Before you offer to be the surgery buddy, really think through whether or not you can handle it. A surgery buddy needs to be completely selfless and set their own feelings to the side. It would be better to be honest and say, “I can’t be there, but I’m sending a day’s worth of meals” than to offer to help and then back out.

2. Ask lots of questions and write a plan together before the day of surgery.

Preventing or reducing stress means anticipating the details and having a solid plan. The day of surgery should be completely predictable. If you’re prepared, then any unexpected situation can be handled with much more ease.

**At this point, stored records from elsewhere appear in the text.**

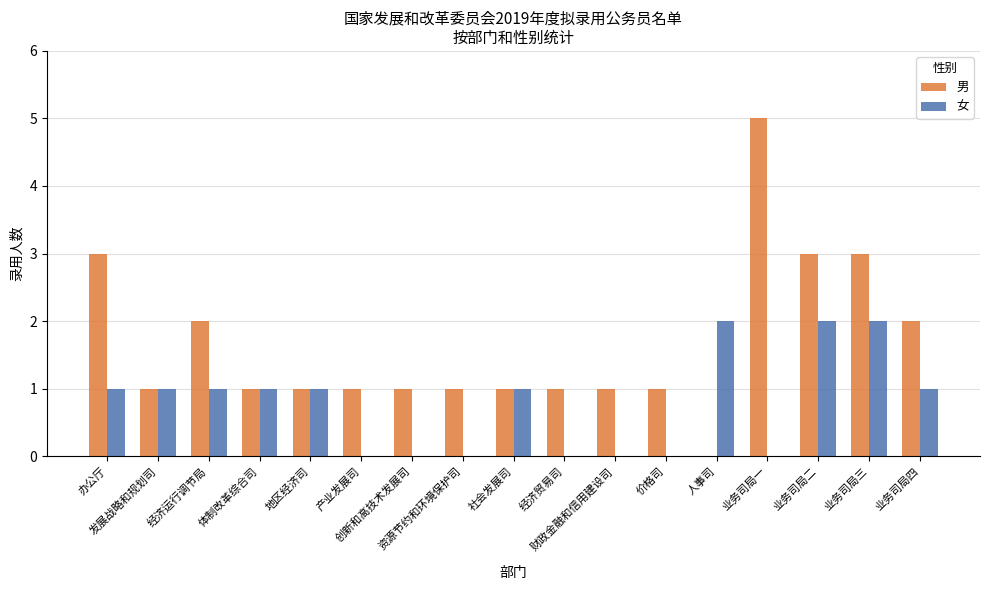

How many distinct data groups are displayed?

2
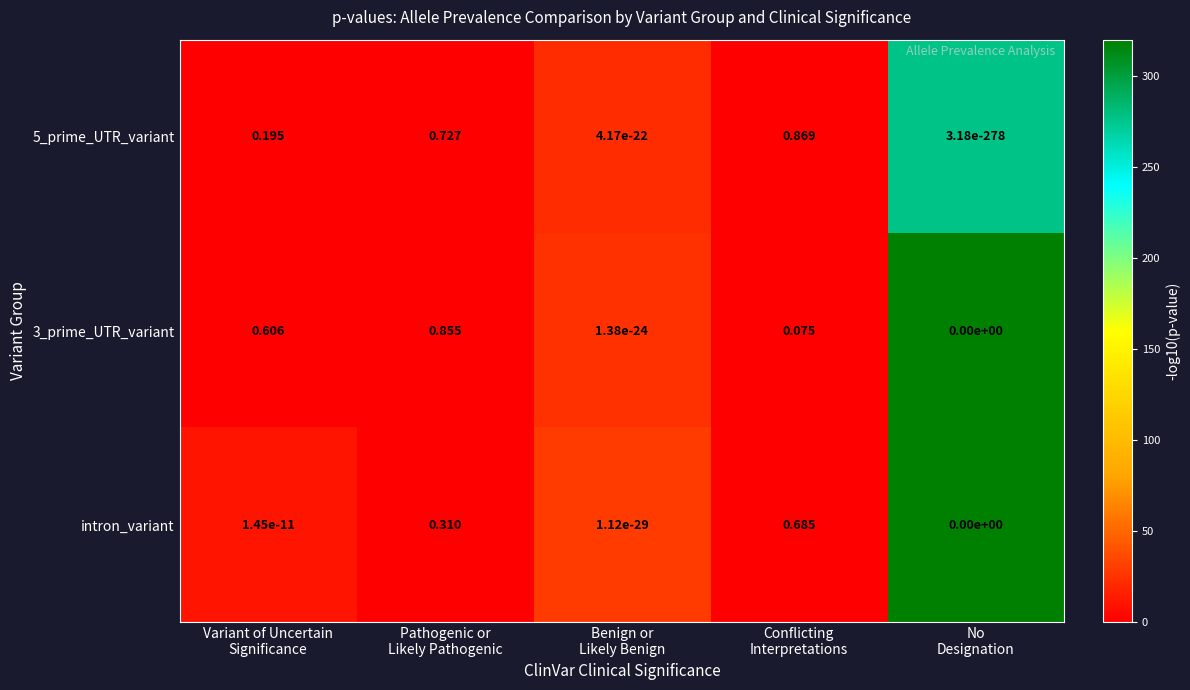

Count the number of data series in this chart.

3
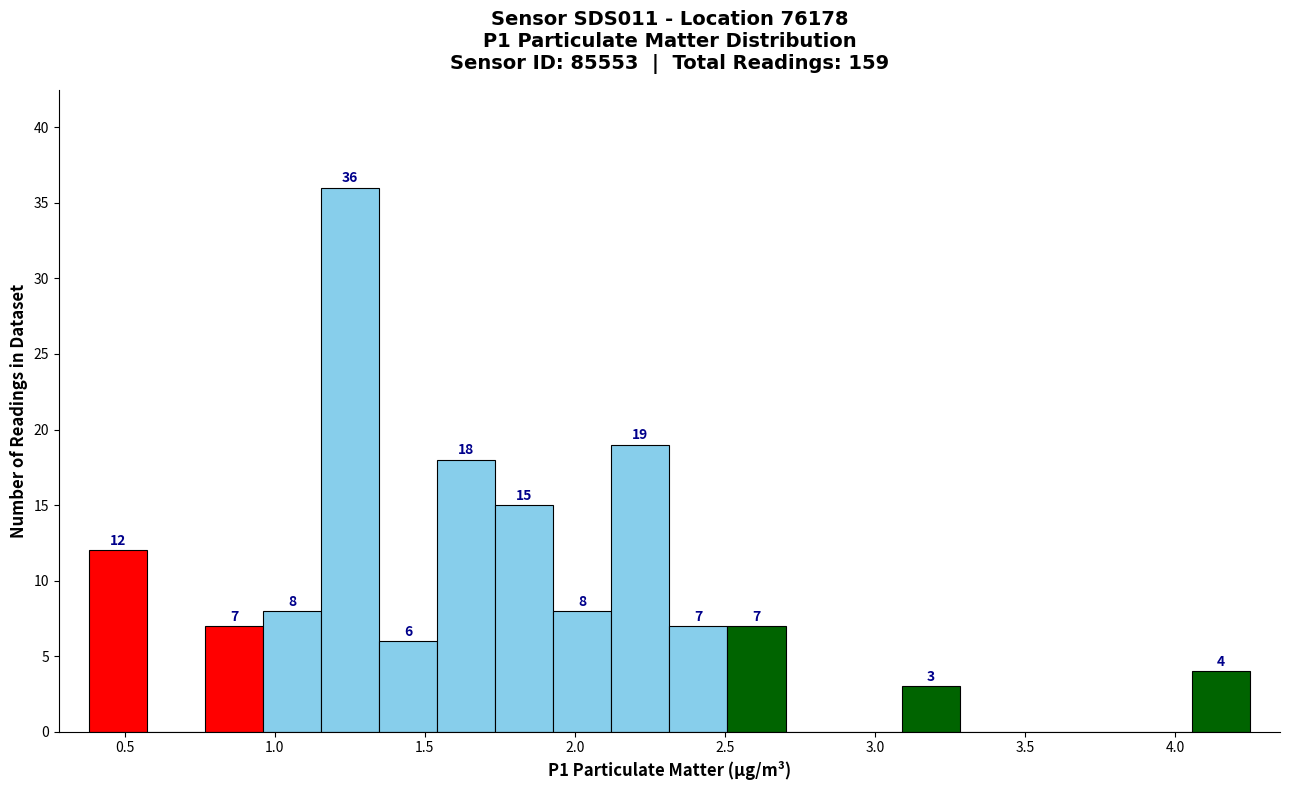

Read against the x-axis, roughly where is the centre of the tallest bar?

1.25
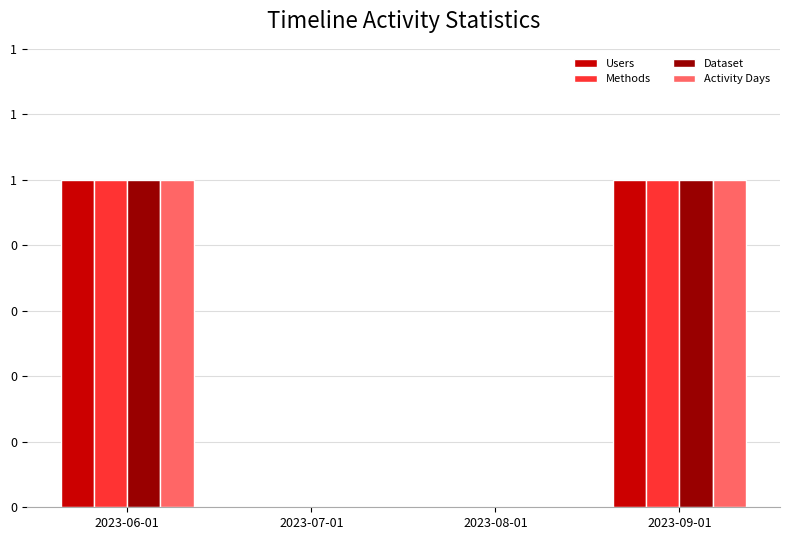

What is the label of the 4th bar from the right?

2023-06-01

What should your plan include?

Important contacts:

  • Names and numbers for doctor(s) to call if something goes wrong after you return home
  • Home address & key information about yourself (DOB, insurance info)

Care details:

  • Pill organizer. Medications, timing, alarms set for meds, what should you do if I’m asleep at medication time? Do any of the medications need to be taken with food? What food should that be?
  • Be educated on all there is to know about incisions and wound care. This should be included in the post-op instructions from the doctor
  • Follow up appointment schedule

Housekeeping information:

  • Car keys, house keys, gate codes, etc.
  • Do you have pets? What’s the walking & feeding schedule? Where’s the food?
  • Receiving deliveries - are people sending things to the house?
  • Meal plans (see below for more on food!)

3. Make a list of the people who need to be kept in the loop.

Create a list of friends and family who need to be updated along with their phone numbers or email addresses. Remember that more people care about your friend getting surgery than you. Ask them days in advance for the numbers of family members, close friends, and maybe a work contact. During the procedure and directly after, the job is to make sure all of these people know what’s happening. Some people like all of their Facebook friends to know what’s happening, so if you get permission, post regular updates tagging them.

4. Prep easy meals and snacks that are ready to go.

It’s called comfort food for a reason, and there should be plenty of it on hand. If more than a few people want to send food, simplify by setting up a MealTrain page. Don’t forget to include Instacart, Shipt, Amazon Fresh. Put a cooler outside your front door so nobody has to ring the bell. And for the love of God, don’t ask someone who’s just come home from the hospital, “what’s for dinner?”

5. Be fully present. Don’t make plans to leave or have expectations of going out.

This is extra relevant if you’re visiting from out of town and want to explore. I live in San Diego near the beach and while it’s tempting to stick your toes in the ocean, that’s an adventure for another day. You might not need to hover, but don’t expect to go far from home for a while.

If you want to help, but aren’t cut out for being the caregiver…

That’s OK! We understand! Here are some other ways you might help:

  • Send food (check in for a Meal Train or food list); or be aware if food isn’t something your friend wants
  • Take the pet(s) for a few days
  • Take the kids for an adventure away from the house
  • Send a handwritten note
  • Be the driver (Do you have a comfy car that’s easy to get in and out of?)
  • Send flowers or plants
  • Mow the lawn

Personally, the hardest part was actually asking for help. The reality here is that surgery is frightening, and the idea is to make it as easy as possible on the person having surgery, their surgery buddy, and everyone around them.

This blog was inspired by a conversation in the Breast Cancer Stories episode titled Day 422: The Weight is Off My Chest.